Chinese envoy discusses North Korea in Japan
(Reuters)
Updated: 2005-08-24 14:21
Six-party talks aimed at dismantling North Korea's nuclear weapons programme will likely resume next week as planned, China's top envoy to the discussions said on Wednesday, reported Reuters.
But Chinese Vice Foreign Minister Wu Dawei, visiting Japan for talks with Japanese officials, also told reporters the exact starting date would be decided after consultations with the other parties.

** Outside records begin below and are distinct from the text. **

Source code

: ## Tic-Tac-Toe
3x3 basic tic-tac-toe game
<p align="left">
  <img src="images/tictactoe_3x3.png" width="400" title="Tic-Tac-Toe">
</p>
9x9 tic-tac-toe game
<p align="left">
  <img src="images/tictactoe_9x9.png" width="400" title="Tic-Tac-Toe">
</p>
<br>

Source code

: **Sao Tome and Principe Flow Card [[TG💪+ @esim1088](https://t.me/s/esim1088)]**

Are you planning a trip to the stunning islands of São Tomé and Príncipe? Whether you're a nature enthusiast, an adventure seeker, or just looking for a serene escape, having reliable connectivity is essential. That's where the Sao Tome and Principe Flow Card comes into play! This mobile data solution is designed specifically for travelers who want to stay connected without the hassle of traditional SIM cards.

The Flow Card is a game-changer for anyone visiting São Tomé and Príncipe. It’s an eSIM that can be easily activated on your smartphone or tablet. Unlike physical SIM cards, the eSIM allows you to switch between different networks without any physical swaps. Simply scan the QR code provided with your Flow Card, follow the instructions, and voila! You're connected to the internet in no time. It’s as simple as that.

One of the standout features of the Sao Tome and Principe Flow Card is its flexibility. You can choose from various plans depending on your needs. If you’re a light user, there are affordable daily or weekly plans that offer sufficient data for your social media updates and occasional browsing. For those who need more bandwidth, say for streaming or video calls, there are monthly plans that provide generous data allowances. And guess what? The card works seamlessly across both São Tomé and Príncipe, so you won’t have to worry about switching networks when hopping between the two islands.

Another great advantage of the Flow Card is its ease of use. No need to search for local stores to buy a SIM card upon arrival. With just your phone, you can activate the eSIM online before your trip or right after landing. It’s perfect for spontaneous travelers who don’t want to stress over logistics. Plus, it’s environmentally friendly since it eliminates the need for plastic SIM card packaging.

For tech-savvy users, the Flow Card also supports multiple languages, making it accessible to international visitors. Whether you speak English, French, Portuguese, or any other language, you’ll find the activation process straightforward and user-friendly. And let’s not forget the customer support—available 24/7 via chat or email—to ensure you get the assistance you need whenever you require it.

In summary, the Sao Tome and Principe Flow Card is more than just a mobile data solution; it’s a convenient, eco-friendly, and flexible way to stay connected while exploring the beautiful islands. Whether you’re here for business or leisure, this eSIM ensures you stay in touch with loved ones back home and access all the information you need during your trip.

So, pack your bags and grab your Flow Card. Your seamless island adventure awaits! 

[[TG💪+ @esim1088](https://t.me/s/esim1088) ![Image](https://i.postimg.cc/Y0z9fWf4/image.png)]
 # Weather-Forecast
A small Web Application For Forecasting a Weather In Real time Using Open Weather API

Chinese Vice Foreign Minister Wu Dawei (C) talks to Japan's Deputy Minister for Foreign Affairs Tsuneo Nishida at the Foreign Ministry in Tokyo August 24, 2005. Wu, head of China's negotiating team, said six-party talks aimed at dismantling North Korea's nuclear weapons programme will likely resume next week as planned. Man on the left is unidentified. [Reuters] |
"As planned," Wu said when asked about the timing of the upcoming talks, following a meeting with Kenichiro Sasae, Japan's chief negotiator to the forum which includes North Korea, South Korea, the United States, Japan, China and Russia.
Following a gap of more than a year, the six countries met in Beijing for nearly two weeks before talks broke down earlier this month, ending only with a decision to reconvene during the week of August 29.
There has been a flurry of diplomatic activity in the interim including contact between U.S. and North Korean officials.
Lee Jong-seok (L), deputy head of South Korea's National Security Council, shakes hands with Japanese Vice Foreign Minister Shotaro Yachi during a meeting, on policy coordination on the North Korean nuclear issue, at Tokyo's Iikura Guest House August 24, 2005. [Reuters] |
U.S. Secretary of State Condoleezza Rice and South Korean Foreign Minister Ban Ki-moon discussed the six-party talks during a meeting on Tuesday evening in Washington.
Lee Jong-Seok, the deputy head of South Korea's National Security Council, is also in Tokyo and due to hold talks with Sasae later on Wednesday.
Sasae is set to fly to Washington on Thursday for a meeting with the top U.S. negotiator to the nuclear talks, Christopher Hill, Japanese officials said.